A nurse, Tina Cole, who is working on a medical-surgical floor calls the doctor and reports; Hi doctor, I am calling about Mr. Abe, he started having chest pain five mins ago. He was eating lunch and started having chest pain. He did receive all his medication this morning including his blood pressure medication. He seems a little sweaty but does not have a fever. He just had surgery yesterday and was supposed to go home tomorrow. I am not sure what is going on. Do you have any orders?
After SBAR training, an appropriate response from the nurse would be:
Situation: Hello Dr.

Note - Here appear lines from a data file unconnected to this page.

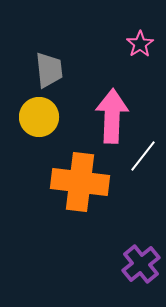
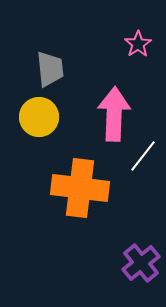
pink star: moved 2 px left
gray trapezoid: moved 1 px right, 1 px up
pink arrow: moved 2 px right, 2 px up
orange cross: moved 6 px down
purple cross: moved 1 px up
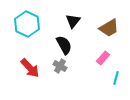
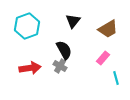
cyan hexagon: moved 2 px down; rotated 15 degrees clockwise
brown trapezoid: moved 1 px left, 1 px down
black semicircle: moved 5 px down
red arrow: rotated 55 degrees counterclockwise
cyan line: rotated 32 degrees counterclockwise
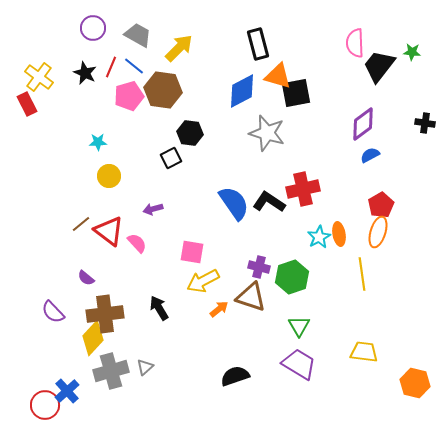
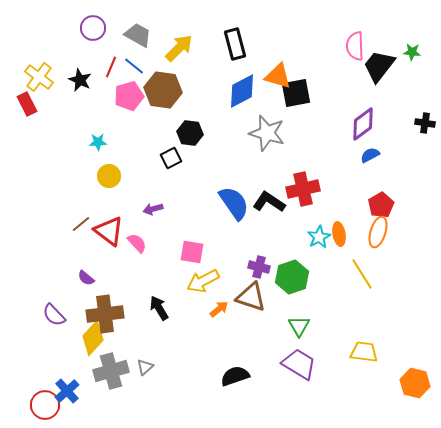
pink semicircle at (355, 43): moved 3 px down
black rectangle at (258, 44): moved 23 px left
black star at (85, 73): moved 5 px left, 7 px down
yellow line at (362, 274): rotated 24 degrees counterclockwise
purple semicircle at (53, 312): moved 1 px right, 3 px down
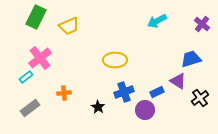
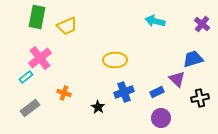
green rectangle: moved 1 px right; rotated 15 degrees counterclockwise
cyan arrow: moved 2 px left; rotated 42 degrees clockwise
yellow trapezoid: moved 2 px left
blue trapezoid: moved 2 px right
purple triangle: moved 1 px left, 2 px up; rotated 12 degrees clockwise
orange cross: rotated 24 degrees clockwise
black cross: rotated 24 degrees clockwise
purple circle: moved 16 px right, 8 px down
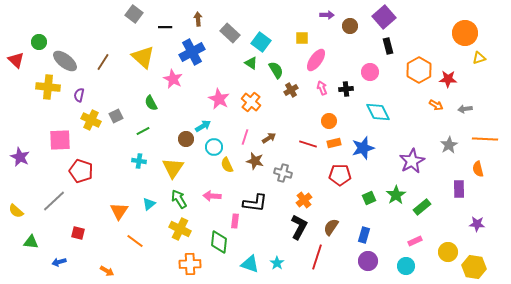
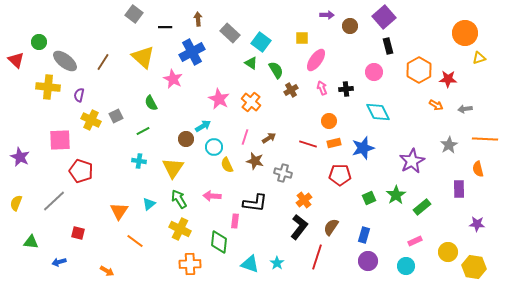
pink circle at (370, 72): moved 4 px right
yellow semicircle at (16, 211): moved 8 px up; rotated 70 degrees clockwise
black L-shape at (299, 227): rotated 10 degrees clockwise
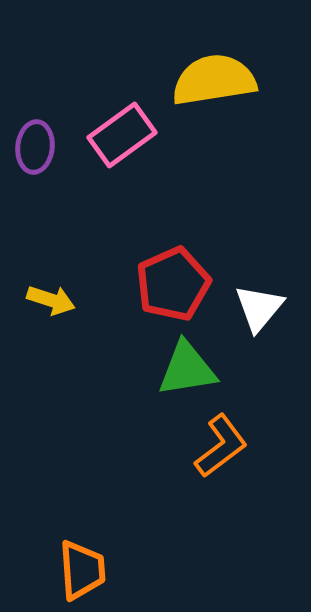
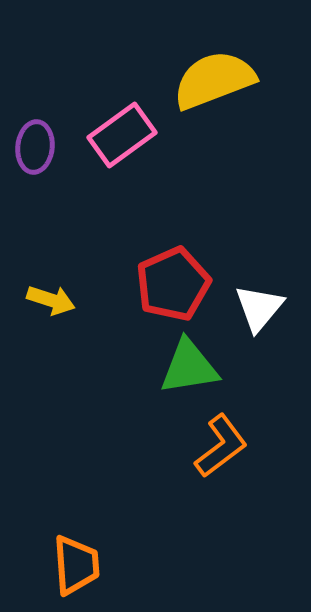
yellow semicircle: rotated 12 degrees counterclockwise
green triangle: moved 2 px right, 2 px up
orange trapezoid: moved 6 px left, 5 px up
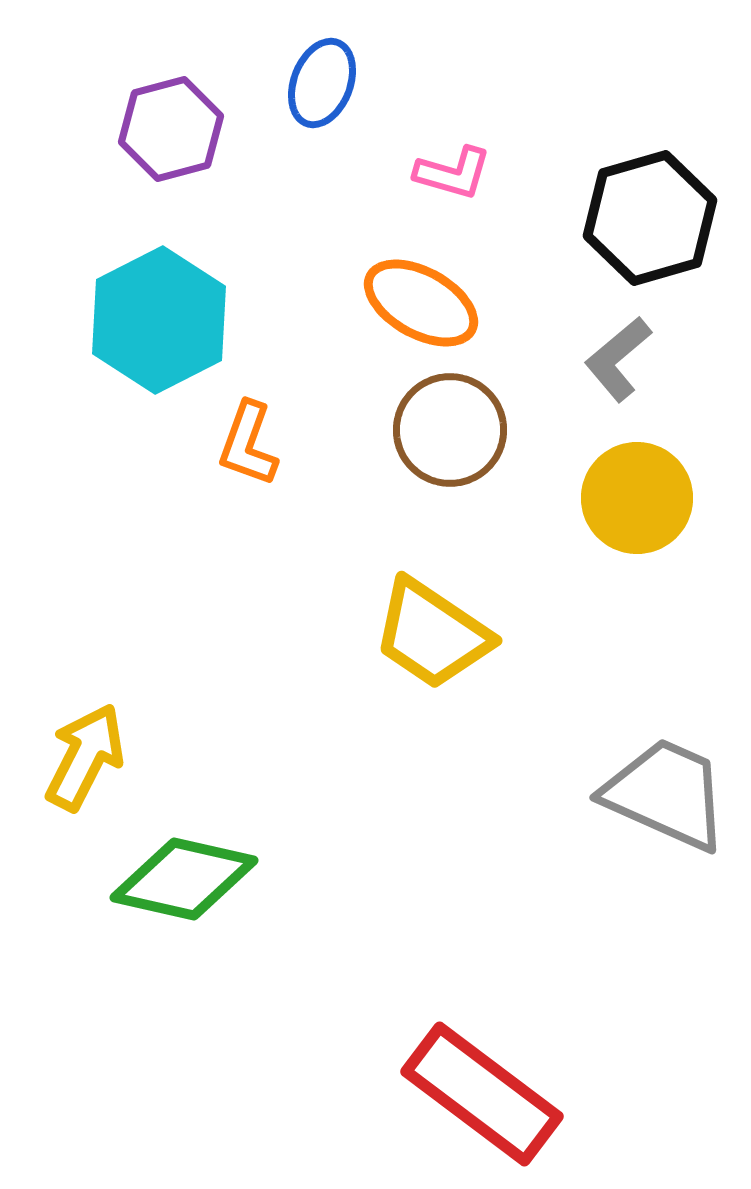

X, my name is Tina Cole, and I am taking care of your patient Mr. Jeremy Abe on 3 SW. He started complaining of chest pain about ten mins ago which he qualifies as 10/10 pain. The pain is constant, is associated with shortness of breath and chest palpitations.
Background: He is 58 male who is now on postoperative day two from a laparoscopic appendectomy. He has been ambulatory since the day of surgery, and his pain has well controlled up to this point.
Assessment: I obtained a 12-lead electrocardiogram (ECG) which is ready for your review. He already received one dose of nitroglycerin which helped alleviate the pain. He is currently on 2L of oxygen. His vitals are BP 105/70, HR 52, T 98.0, RR 26 Oxygen saturation 98%. I am concerned about a pulmonary embolism versus a myocardial infarction.
Recommendation: Can I please have a physician come now to evaluate the patient?
Using the SBAR technique, you can walk the physician through your thinking process and your assessment. Whether your assessment is correct is not critical. What matters is the fact that you can convey your concerns in an organized and efficient manner thereby laying a foundation for the physician’s subsequent evaluation.